== Your assignment ==
Gather each line of the records where "ASSAULT" appears.

Segment Start: Information

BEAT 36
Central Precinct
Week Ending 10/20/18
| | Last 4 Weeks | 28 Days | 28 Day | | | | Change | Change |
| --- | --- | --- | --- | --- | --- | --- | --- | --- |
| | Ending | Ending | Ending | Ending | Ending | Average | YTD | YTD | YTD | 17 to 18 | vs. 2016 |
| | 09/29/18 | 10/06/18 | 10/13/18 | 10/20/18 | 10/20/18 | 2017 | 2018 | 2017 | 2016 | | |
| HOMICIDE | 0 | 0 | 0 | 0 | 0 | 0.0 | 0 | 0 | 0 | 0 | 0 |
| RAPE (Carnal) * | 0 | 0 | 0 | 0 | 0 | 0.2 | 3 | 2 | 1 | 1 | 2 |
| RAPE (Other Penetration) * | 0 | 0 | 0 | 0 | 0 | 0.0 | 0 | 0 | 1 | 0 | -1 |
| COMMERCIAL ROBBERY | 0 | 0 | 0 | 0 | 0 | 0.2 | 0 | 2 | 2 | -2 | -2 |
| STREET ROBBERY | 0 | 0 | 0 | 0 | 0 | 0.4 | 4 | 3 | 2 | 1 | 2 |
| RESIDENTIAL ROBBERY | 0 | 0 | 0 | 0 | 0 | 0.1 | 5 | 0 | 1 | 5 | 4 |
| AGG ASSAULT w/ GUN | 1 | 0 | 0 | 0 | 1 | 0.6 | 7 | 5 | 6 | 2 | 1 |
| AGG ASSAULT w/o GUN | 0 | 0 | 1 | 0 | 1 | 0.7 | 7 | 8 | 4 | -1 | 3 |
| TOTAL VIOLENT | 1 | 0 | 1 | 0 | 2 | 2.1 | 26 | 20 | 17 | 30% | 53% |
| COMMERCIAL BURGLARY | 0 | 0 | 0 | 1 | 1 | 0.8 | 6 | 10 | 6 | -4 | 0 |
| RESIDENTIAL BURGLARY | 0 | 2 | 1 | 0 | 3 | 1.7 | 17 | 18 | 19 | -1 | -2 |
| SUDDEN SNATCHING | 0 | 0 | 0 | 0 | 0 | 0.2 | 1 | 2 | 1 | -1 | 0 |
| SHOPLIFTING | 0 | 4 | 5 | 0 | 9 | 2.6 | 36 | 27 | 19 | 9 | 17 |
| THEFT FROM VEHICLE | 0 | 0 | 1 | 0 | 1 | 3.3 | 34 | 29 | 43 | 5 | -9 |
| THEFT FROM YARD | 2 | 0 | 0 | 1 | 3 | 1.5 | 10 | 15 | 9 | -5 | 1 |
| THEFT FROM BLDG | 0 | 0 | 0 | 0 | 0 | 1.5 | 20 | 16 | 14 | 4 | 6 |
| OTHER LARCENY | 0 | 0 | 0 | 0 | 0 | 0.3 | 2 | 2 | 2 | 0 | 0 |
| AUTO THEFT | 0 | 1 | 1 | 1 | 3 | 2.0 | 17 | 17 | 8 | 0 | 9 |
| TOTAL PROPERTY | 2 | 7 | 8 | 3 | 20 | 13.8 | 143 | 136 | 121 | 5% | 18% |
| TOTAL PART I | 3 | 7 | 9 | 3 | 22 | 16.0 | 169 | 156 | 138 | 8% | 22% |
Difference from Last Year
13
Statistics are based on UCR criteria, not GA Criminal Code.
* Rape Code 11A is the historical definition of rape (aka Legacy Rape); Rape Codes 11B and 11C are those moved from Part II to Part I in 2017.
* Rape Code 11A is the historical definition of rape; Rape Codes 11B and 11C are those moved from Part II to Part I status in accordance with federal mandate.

Segment End: Information

== Result of this exercise ==
| AGG ASSAULT w/ GUN | 1 | 0 | 0 | 0 | 1 | 0.6 | 7 | 5 | 6 | 2 | 1 |
| AGG ASSAULT w/o GUN | 0 | 0 | 1 | 0 | 1 | 0.7 | 7 | 8 | 4 | -1 | 3 |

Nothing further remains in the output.